▸ **Extract provided**
▼
Three Songs without Words for oboe quartet

composer

The Rasumovsky Quartet, Sarah Francis (oboe)
Recording details: October 1996
St Michael's Church, Highgate, London, United Kingdom
Produced by Martin Compton
Engineered by Antony Howell & Julian Millard
Release date: May 1997
Total duration: 9 minutes 7 seconds
 

Reviews

‘Performances throughout are shapely and sensitive, the production is refined and the balance truthful. Fans of this colourful figure should acquire forthwith’ (Gramophone)

‘There is some gorgeous music here. All these works contain a fund of attractive melody. Music as directly appealing as this warrants a place in any collection of British music’ (Fanfare, USA)
▲
▸ **Brief 1**
Answer these from the recording notes:
(a) In what building did the recording take place?
(b) Who produced the recording?
(c) In what month and year was it released?
▸ **Brief 2**
Retype the stretch of the recording notes from "Recording details: October" through "acquire forthwith’ (Gramophone)".
▸ **Brief 3**
List every individual person named in the recording notes.

▸ **Supplied data**
▼
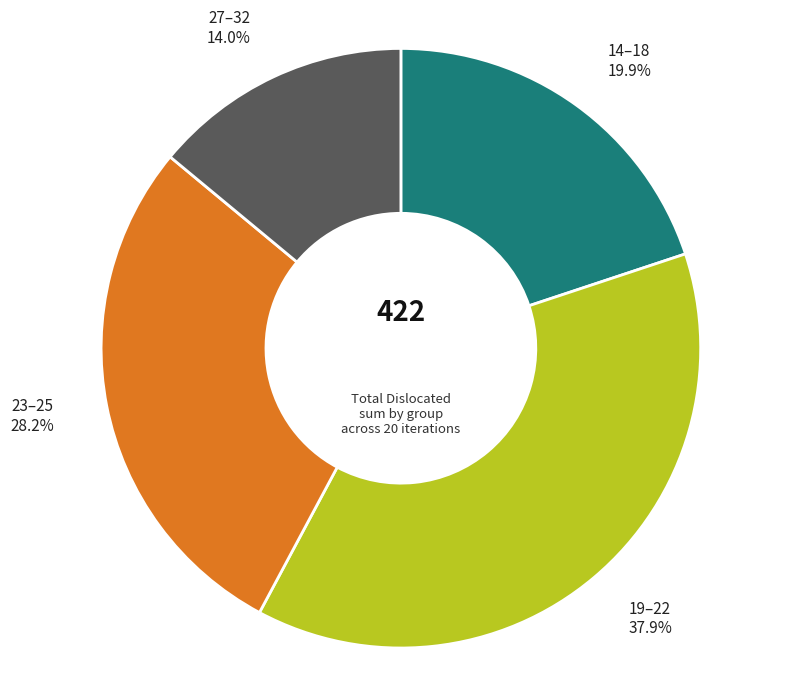

How much of the chart is everything except 23–25?

71.8%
▲
▸ **Output 1**
(a) St Michael's Church, Highgate, London, United Kingdom
(b) Martin Compton
(c) May 1997

▸ **Output 2**
Recording details: October 1996
St Michael's Church, Highgate, London, United Kingdom
Produced by Martin Compton
Engineered by Antony Howell & Julian Millard
Release date: May 1997
Total duration: 9 minutes 7 seconds
 

Reviews

‘Performances throughout are shapely and sensitive, the production is refined and the balance truthful. Fans of this colourful figure should acquire forthwith’ (Gramophone)

▸ **Output 3**
Sarah Francis
Martin Compton
Antony Howell
Julian Millard